The summer of ’69, but not, as Bryan Adams would sing years later, “The best days of my life.” I began the summer oh-so-stoned, nothing hippy, rather the product of daily pills in a paper cup – I spent three weeks in the psych ward of the local hospital suffering from depression. Not so stoned, not so depressed, however, to not want to touch the dark skin of one of the male orderlies. Three years since I’d heard the new word homosexual on TV, had grabbed the dictionary and said, yes, that’s me. And four years since my first “experience” with another twelve-year old boy.

After the hospital I went for a stay with Toronto relatives. There were a lot of these visits – both my parents were dead – days spent roaming the new Yorkdale shopping mall (the pioneer of Canadian covered malls, and air-conditioned); but not surprising, I was still depressed. The relevant adults tried something else and I was sent to camp Timberwolf in Algonquin Park. A beautiful camp counselor taught me to water-ski. I had late night rides on the back of his motorcycle, arms around his waist. I spied on him – he slept naked – and I was no longer depressed.

Back home – except there was no home really – I moved to a boarding house. The owner had a sixteen-year old son: his long dark hair, love at first sight for me.

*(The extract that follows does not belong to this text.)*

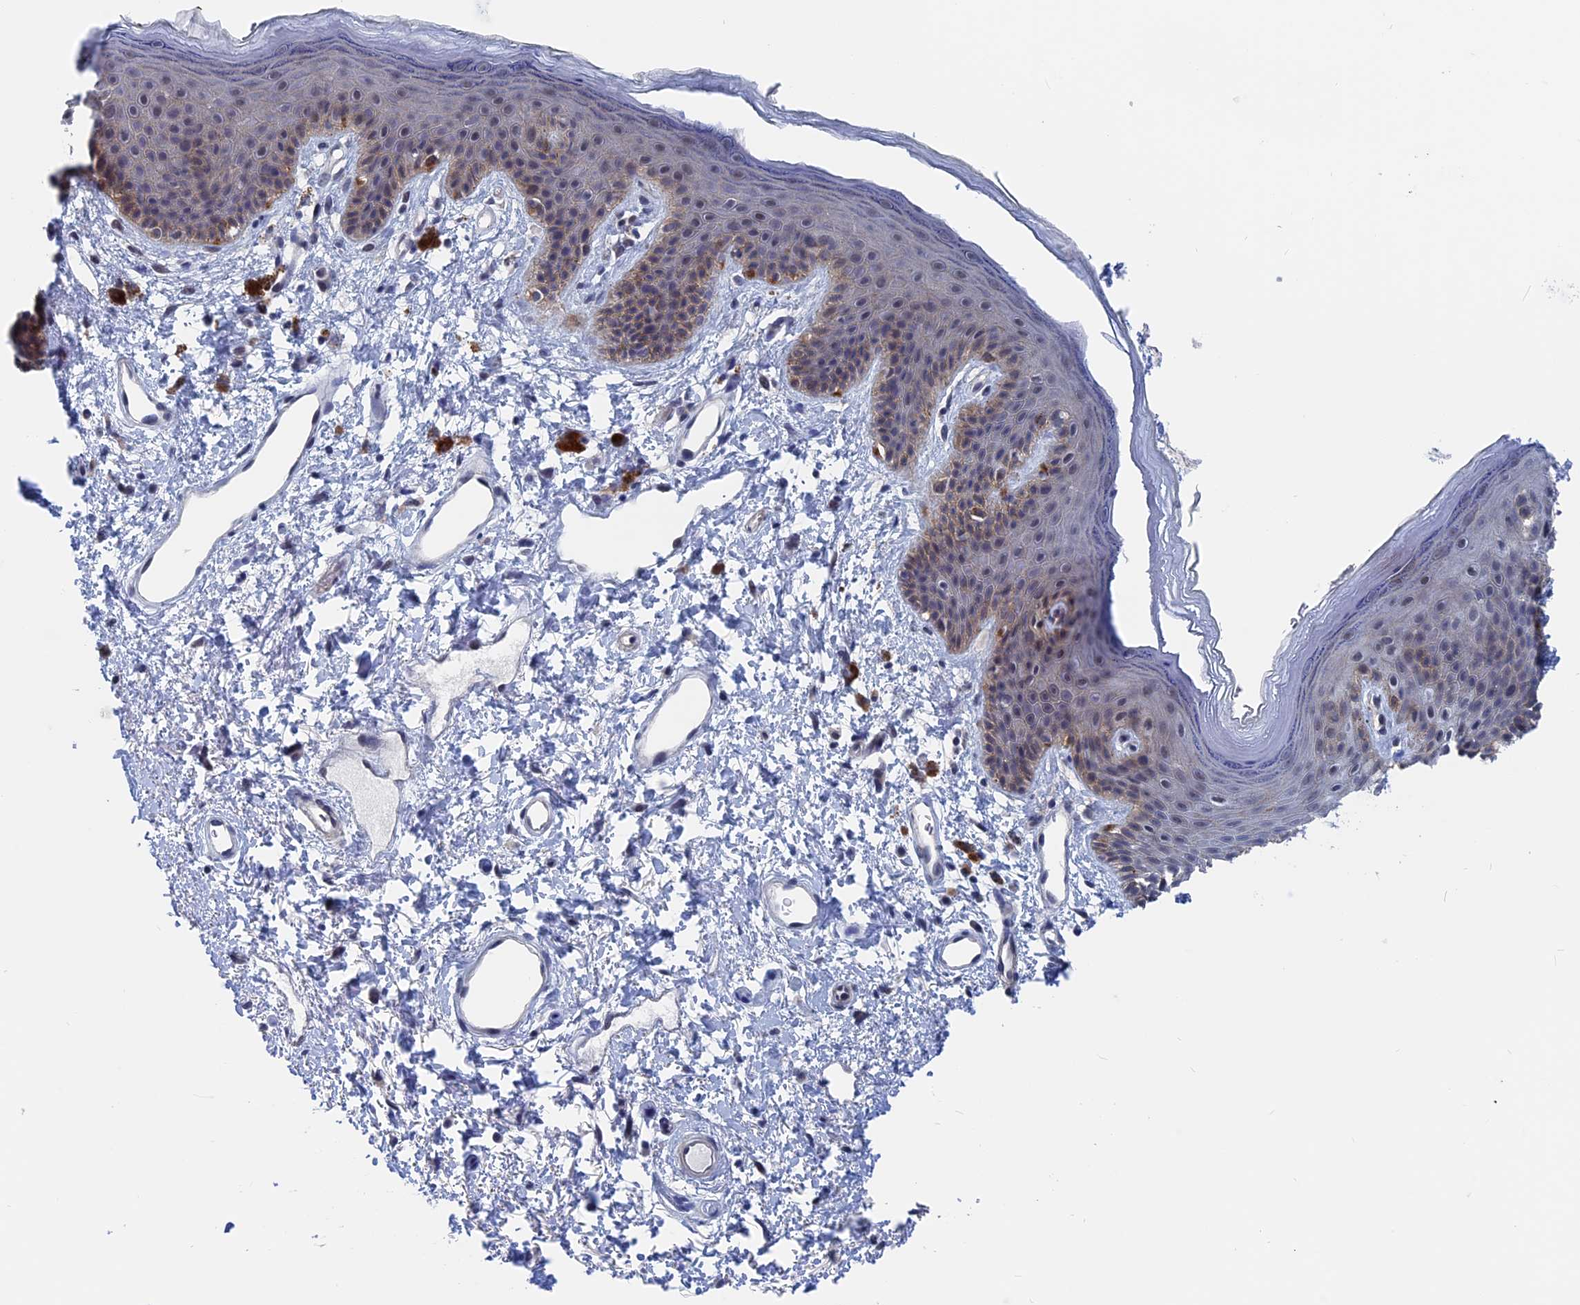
{"staining": {"intensity": "weak", "quantity": "<25%", "location": "cytoplasmic/membranous"}, "tissue": "skin", "cell_type": "Epidermal cells", "image_type": "normal", "snomed": [{"axis": "morphology", "description": "Normal tissue, NOS"}, {"axis": "topography", "description": "Anal"}], "caption": "Immunohistochemistry of benign human skin shows no positivity in epidermal cells.", "gene": "MARCHF3", "patient": {"sex": "female", "age": 46}}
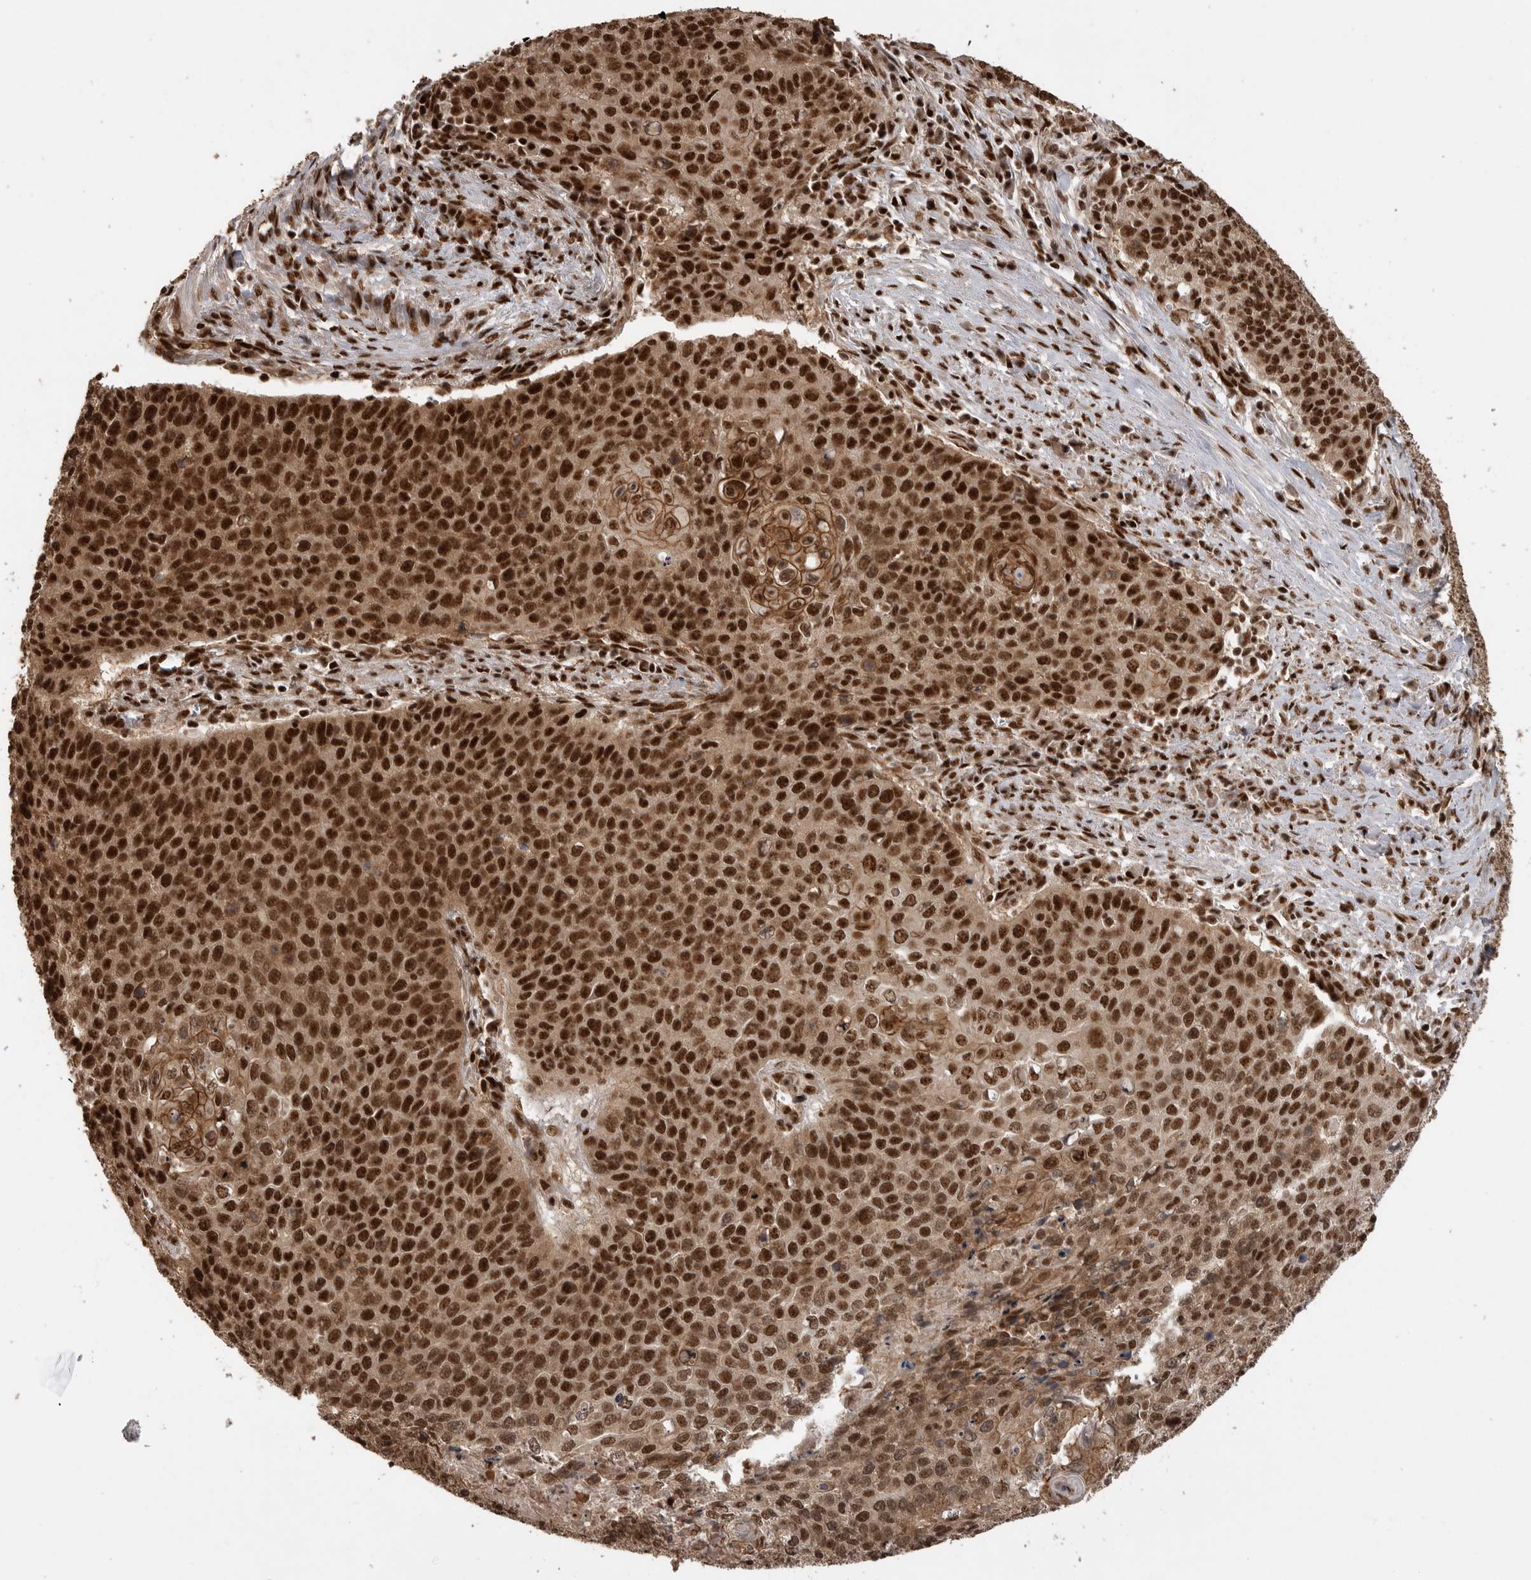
{"staining": {"intensity": "strong", "quantity": ">75%", "location": "cytoplasmic/membranous,nuclear"}, "tissue": "cervical cancer", "cell_type": "Tumor cells", "image_type": "cancer", "snomed": [{"axis": "morphology", "description": "Squamous cell carcinoma, NOS"}, {"axis": "topography", "description": "Cervix"}], "caption": "Cervical cancer (squamous cell carcinoma) stained for a protein (brown) demonstrates strong cytoplasmic/membranous and nuclear positive staining in approximately >75% of tumor cells.", "gene": "PPP1R8", "patient": {"sex": "female", "age": 39}}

Over the next year we became very close, though I would end up moving to another boarding house. We shared pizza, Pepsi, men’s magazines, Old Sailor wine; often on weekends we shared his bed. Nothing physical, beyond a sort-of-cuddling. But my friend’s harpy of a mother had strong instincts. She had suspicions, something to do with a part time job her son found, nude modeling for a local sculptor up the Ottonobee River – Margaret Laurence’s famous river, it so happens, the one that “flows two ways” – but I never discovered the truth about the sculptor business. My friend’s mother decided to call the police to put a scare into us. She allowed two burly brutes into her house, directed them to her son’s room. They were surely disappointed, I remember we were just eating potato chips. After failing to extract sordid admissions, they separated us, and one of the officers drove me home. He shared his profound wisdom: “If you behave like that — that queer stuff — you will be in prison for the rest of your lives.” My silence was my wall of stone.

My friend and I met much later that night, outside the town on the railway tracks. We swore, we laughed hysterically. We would soon follow the direction of those tracks to the big city; and the next summer, each in our own way, we would discover Yonge Street.